Tito opened the borders in the ‘60s. He gave women the right to vote and women were given the same opportunities as men for employment. They make brandy out of the many fruits in their fertile region. There are still mines in many fields and it will take at least another ten years to clear the areas. The children grow up learning not to run out in fields. They pay 23% VAT. Children go to school in shifts - -a morning shift from 8-1 and then from 1:30-7. They pay for their books and public bus pass to get to school. Fewer and fewer children are being born as the cost to raise them is too high. Books cost approx. $150-300 a year. Average salary is $1000/month. They are known to enjoy life (and nightlife) and there are many night clubs and cafes.

Osijek is in the far north-eastern corner of Croatia on the Drava River. We walked by the Tvrdja fortress, on the Drava River, and then had a drink (I tried the Croatian beer) by the river at a new Hotel Osijek. Mom and I walked to the Urania movie theatre that had a façade like a whale’s tusks. The Turks were here in the Middle Ages and built one of the wonders of the world – the longest wooden bridge – which was approx. 5 miles long over the river and marsh lands around the 1500s. We toured the neo-Gothic Cathedral of St. Peter and St. Paul. Osijek also suffered during the 9 month bombardment of the Yugoslav war and there are scars around the city with caved in roofs and dilapidated buildings. Under the main square, they had a shopping mall and we walked quickly through the shops. Women seem to be wearing boots – high and short heels and very decorative. We’ll see if they come to the USA.

We walked with our new guide, Lorena around Vukovar, a once beautiful town. Until 1991 it was a prosperous town with a quaint Baroque center and a successful manufacturing industry of Borovo shoes and vegetables. There are many large grain silos in the flat plains surrounding the city. However, due to its proximity to the Serbian border there was a war between the Croats and Serbs for 90 days that left the city in ruin. 30,000 houses were destroyed. Bullet holes in the doors and building walls and destroyed houses and businesses are still littered throughout the streets. They are slowly rebuilding and renovating but there is at least one building on each street that needs renovation. The unemployment is 32% and many young people have not returned to their city after being educated elsewhere since there are no jobs.

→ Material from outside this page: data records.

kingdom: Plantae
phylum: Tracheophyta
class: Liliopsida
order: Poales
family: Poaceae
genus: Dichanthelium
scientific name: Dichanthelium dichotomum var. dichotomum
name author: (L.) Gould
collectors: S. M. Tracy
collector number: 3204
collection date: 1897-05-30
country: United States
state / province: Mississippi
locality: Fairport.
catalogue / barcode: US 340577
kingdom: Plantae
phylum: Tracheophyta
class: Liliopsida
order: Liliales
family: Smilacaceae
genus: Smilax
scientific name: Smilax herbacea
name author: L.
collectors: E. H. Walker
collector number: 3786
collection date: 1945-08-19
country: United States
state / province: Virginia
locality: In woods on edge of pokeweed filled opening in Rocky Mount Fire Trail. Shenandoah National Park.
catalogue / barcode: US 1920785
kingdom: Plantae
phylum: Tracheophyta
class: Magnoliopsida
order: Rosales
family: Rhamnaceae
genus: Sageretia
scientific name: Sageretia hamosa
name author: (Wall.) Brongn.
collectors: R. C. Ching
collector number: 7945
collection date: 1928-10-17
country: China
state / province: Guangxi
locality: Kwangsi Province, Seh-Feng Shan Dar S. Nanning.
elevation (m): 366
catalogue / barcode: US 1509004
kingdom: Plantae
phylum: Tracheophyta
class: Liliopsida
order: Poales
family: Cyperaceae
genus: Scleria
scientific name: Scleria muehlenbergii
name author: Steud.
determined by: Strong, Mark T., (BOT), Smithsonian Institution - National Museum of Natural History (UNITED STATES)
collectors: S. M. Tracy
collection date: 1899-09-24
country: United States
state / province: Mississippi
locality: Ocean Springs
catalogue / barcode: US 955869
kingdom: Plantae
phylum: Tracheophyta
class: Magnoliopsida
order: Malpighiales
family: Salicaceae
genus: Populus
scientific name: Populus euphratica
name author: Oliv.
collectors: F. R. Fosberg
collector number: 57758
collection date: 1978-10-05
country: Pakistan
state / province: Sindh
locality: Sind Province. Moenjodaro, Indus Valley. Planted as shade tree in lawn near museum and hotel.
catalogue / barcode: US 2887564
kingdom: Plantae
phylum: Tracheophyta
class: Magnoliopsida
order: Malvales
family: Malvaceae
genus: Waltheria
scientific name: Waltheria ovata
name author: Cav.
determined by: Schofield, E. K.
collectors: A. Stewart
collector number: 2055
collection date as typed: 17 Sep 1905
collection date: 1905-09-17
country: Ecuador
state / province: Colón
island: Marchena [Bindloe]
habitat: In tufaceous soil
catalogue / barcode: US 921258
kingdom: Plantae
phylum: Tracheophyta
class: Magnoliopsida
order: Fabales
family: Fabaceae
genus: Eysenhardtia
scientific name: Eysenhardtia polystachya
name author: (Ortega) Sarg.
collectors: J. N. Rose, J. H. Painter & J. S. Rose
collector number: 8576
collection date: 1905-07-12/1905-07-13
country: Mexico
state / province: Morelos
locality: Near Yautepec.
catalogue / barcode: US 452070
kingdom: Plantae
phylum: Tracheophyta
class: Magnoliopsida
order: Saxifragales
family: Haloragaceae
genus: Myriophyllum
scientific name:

We walked to see the ruined Eltz Palace (owned by a land owning family) and the new Hotel Lav, the Franciscan Monastery and the water tower, which will not be renovated and will remain the symbol of what the city has survived. Mr. Lavoslav Ruzicka, won the Nobel prize in 1939 for his work in chemistry, and we passed his residence. We saw the Chapel of St. Roka, where they prayed to survive the plague.

Ruins from 3000BC were found down river, including proof of copper processing. Romans lived here and the area is known for their vineyards. They also sell a “frozen” wine where the berries are picked at -5 degrees Celsius to make a sweeter wine. Some of their wine was served when Queen Elizabeth II was crowned. Croatia became independent in 1991.